Your assignment> Leave every picture out and return the rest of the listing verbatim.
#### Input material
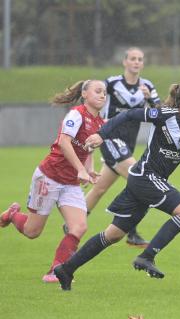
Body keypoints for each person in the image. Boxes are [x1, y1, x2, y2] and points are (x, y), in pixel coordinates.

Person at [54, 79, 180, 291]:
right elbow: (128, 115)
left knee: (113, 235)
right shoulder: (163, 115)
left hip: (148, 180)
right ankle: (146, 257)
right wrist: (101, 134)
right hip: (144, 176)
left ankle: (66, 269)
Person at [0, 80, 106, 283]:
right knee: (32, 232)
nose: (102, 95)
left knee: (79, 227)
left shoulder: (100, 123)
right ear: (84, 94)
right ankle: (13, 215)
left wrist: (89, 170)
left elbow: (87, 149)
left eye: (104, 92)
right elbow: (64, 143)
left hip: (71, 183)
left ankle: (56, 270)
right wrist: (81, 169)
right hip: (49, 177)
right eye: (98, 91)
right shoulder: (76, 114)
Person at [66, 47, 161, 247]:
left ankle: (72, 223)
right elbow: (93, 96)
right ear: (125, 62)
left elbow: (160, 114)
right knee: (139, 180)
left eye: (140, 59)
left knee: (99, 188)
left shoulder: (147, 86)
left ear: (143, 64)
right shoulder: (112, 83)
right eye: (133, 59)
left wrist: (150, 98)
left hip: (127, 145)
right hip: (109, 138)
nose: (136, 62)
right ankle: (131, 232)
########
Answer to this task>
Body keypoints for each person in the image. Boxes are [x1, y1, x2, y2] and points are (x, y), in pixel coordinates.

Person at [54, 79, 180, 291]:
right elbow: (128, 115)
left knee: (113, 235)
right shoulder: (163, 115)
left hip: (148, 180)
right ankle: (146, 257)
right wrist: (101, 134)
right hip: (144, 176)
left ankle: (66, 269)
Person at [0, 80, 106, 283]:
right knee: (32, 232)
nose: (102, 95)
left knee: (79, 227)
left shoulder: (100, 123)
right ear: (84, 94)
right ankle: (13, 215)
left wrist: (89, 170)
left elbow: (87, 149)
left eye: (104, 92)
right elbow: (64, 143)
left hip: (71, 183)
left ankle: (56, 270)
right wrist: (81, 169)
right hip: (49, 177)
right eye: (98, 91)
right shoulder: (76, 114)
Person at [66, 47, 161, 247]:
left ankle: (72, 223)
right elbow: (93, 96)
right ear: (125, 62)
left elbow: (160, 114)
right knee: (139, 180)
left eye: (140, 59)
left knee: (99, 188)
left shoulder: (147, 86)
left ear: (143, 64)
right shoulder: (112, 83)
right eye: (133, 59)
left wrist: (150, 98)
left hip: (127, 145)
right hip: (109, 138)
nose: (136, 62)
right ankle: (131, 232)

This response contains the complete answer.